Domain Generalization for Semantic Segmentation: A Survey
- URL: http://arxiv.org/abs/2510.03540v1
- Date: Fri, 03 Oct 2025 22:17:41 GMT
- Title: Domain Generalization for Semantic Segmentation: A Survey
- Authors: Manuel Schwonberg, Hanno Gottschalk,
- Abstract summary: Dynamic area of domain generalization (DG) has emerged.<n>DG methods aim to generalize across multiple different unseen target domains.<n>This survey seeks to advance domain generalization research and inspire scientists to explore new research directions.

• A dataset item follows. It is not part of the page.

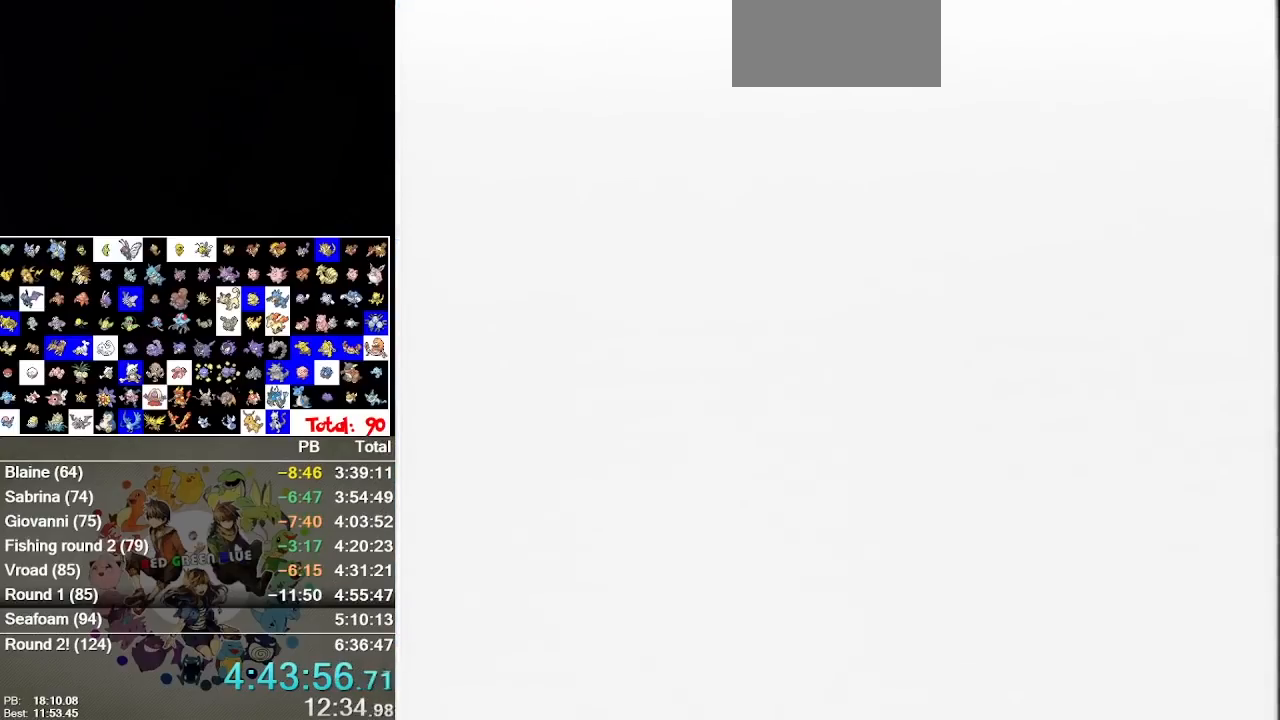
{"buttons": ["A"], "events": [[300, "A", "down"], [350, "A", "up"], [450, "A", "down"]]}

- Score: 3.2382279425212306
- License: http://creativecommons.org/licenses/by/4.0/
- Abstract: The generalization of deep neural networks to unknown domains is a major challenge despite their tremendous progress in recent years. For this reason, the dynamic area of domain generalization (DG) has emerged. In contrast to unsupervised domain adaptation, there is no access to or knowledge about the target domains, and DG methods aim to generalize across multiple different unseen target domains. Domain generalization is particularly relevant for the task semantic segmentation which is used in several areas such as biomedicine or automated driving. This survey provides a comprehensive overview of the rapidly evolving topic of domain generalized semantic segmentation. We cluster and review existing approaches and identify the paradigm shift towards foundation-model-based domain generalization. Finally, we provide an extensive performance comparison of all approaches, which highlights the significant influence of foundation models on domain generalization. This survey seeks to advance domain generalization research and inspire scientists to explore new research directions.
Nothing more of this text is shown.